# Can we exchange the permutation of a sponge construction?

Part of a sponge construction (like SHA3 uses) is a fixed permutation $p$; which is clearly not one-way.

Could we, theoretically, exchange the permutation $p$ with any other permutation? What basic characteristics should such a permutation have – or would, for example, a simple LFSR already represent a valid replacement, assuming it spans the whole bit-range ($r+c$)?

Replay

Disclaimer: I'm not a cryptographer.

The security of the sponge construction rely on two parts:

• the size of the capacity.
• and the strength of the permutation used in the construction.

This permutation is expected to have at least the following requirement:

• provide a strong diffusion (in Keccak this is provided by $\rho$ and $\pi$).
• provide confusion ($\theta$ and $\chi$).

In the case of Keccak, $\theta$ is an operation mainly columns oriented.

Which is why $\pi$ will ensure that every bits of a column is evenly spread in the slice. This prevent the creation of patterns.

$\chi$ is the main ingredient in Keccak-$f$. It is the only part that is not linear. Without it Keccak would be super weak to cryptanalysis.

propagation of a difference through $\chi$

Lastly, Keccak-$f$ provides a weak alignment (resistance to truncated differential cryptanalysis). The idea is to make sure that the differences are not constrained by a subdivision of the state (byte for AES or a group of 5 bits in the case of Keccak). However, due to the weak alignment of Keccak-f, finding the lower security bounds of the algorithm is harder.

If another permutation provide such characteristics (NORX permutation? I'll let Richie Frame answer that part. He loves NORX). Then I guess it would be another decent choice.

I haven't studied LFSR.

TL;DR: The candidate permutation must provide strong diffusion, confusion and if possible a weak alignment.

The permutation should be as close to a random permutation as possible. This is essentially a block-cipher with a fixed key.

A random permutation with given width $b$ is a permutation drawn randomly and uniformly from the set of all $2^b!$ $b$-bit permutations.

Unfortunately realizing random permutations suffers from similar problems as realizing random oracles, with the most important limitation being that all practical permutations have a short, efficiently computable description, which a random permutation does not.

The Keccak paper says:

The Keccak-f permutations should have no propagation properties significantly different from that of a random permutation

The design philosophy underlying Keccak is the hermetic sponge strategy.

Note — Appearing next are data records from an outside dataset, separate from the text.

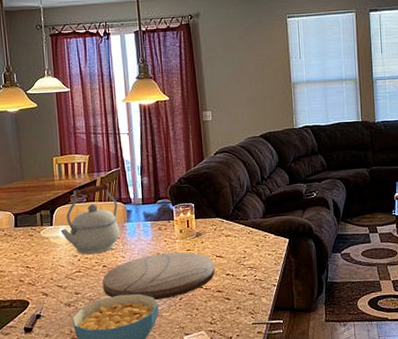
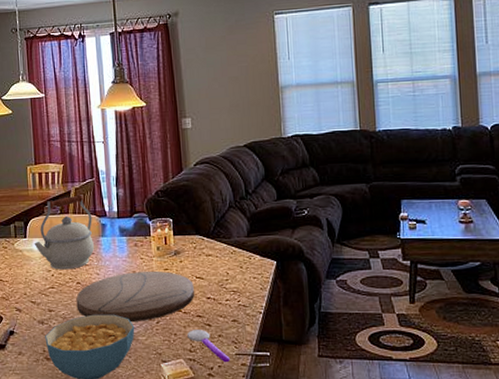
spoon: none [208,303,247,332] -> present [187,330,230,363]

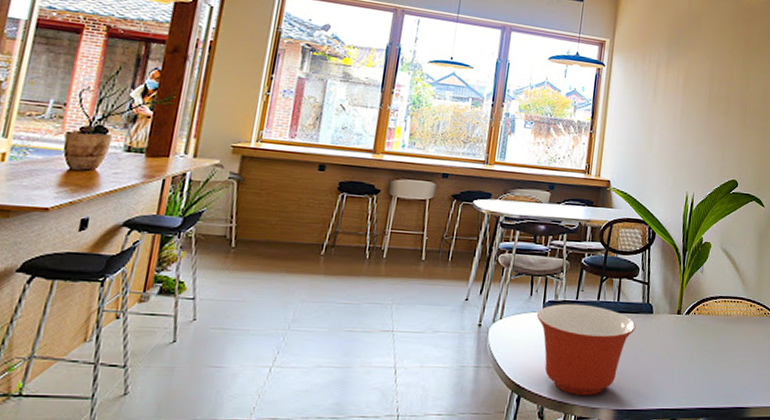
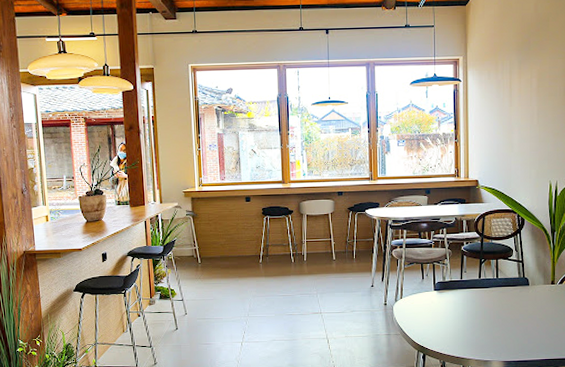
mixing bowl: present [536,303,636,396] -> none [429,282,515,352]

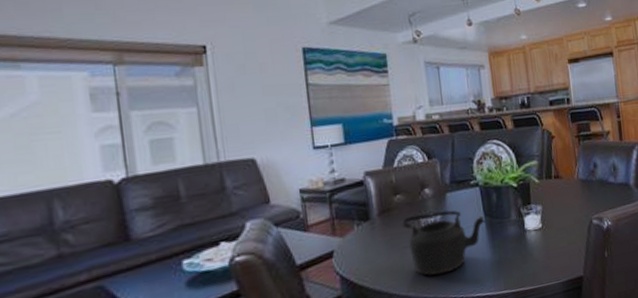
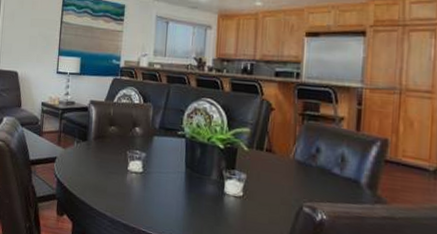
teapot: present [401,210,485,276] -> none [111,147,185,207]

This consists of using the sponge construction for having provable security against all generic attacks and calling a permutation (or transformation) that should not have structural properties with the exception of a compact description

The authors of Keccak have a website about the sponge construction which says:

In fact, these results show that any attack against a sponge function implies that the permutation it uses can be distinguished from a typical randomly-chosen permutation. This naturally leads to the following design strategy, which we called the hermetic sponge strategy: adopting the sponge construction and building an underlying permutation f that should not have any properties exploitable in attacks. We have called such properties structural distinguishers.

First, as an iterated permutation can be seen a block cipher with a fixed and known key, it should be impossible to construct for the full-round versions distinguishers like the known-key distinguishers for reduced-round versions of DES and AES given in [39]. This includes differentials with high differential probability (DP), high input-output correlations, distinguishers based on integral cryptanalysis or deviations in algebraic expressions of the output in terms of the input. We call this kind of distinguishers structural, to set them apart from trivial distinguishers that are of no use in attacks such as checking that $f(a)=b$ for some known input-output couple $(a,b)$ or the observation that f has a compact description.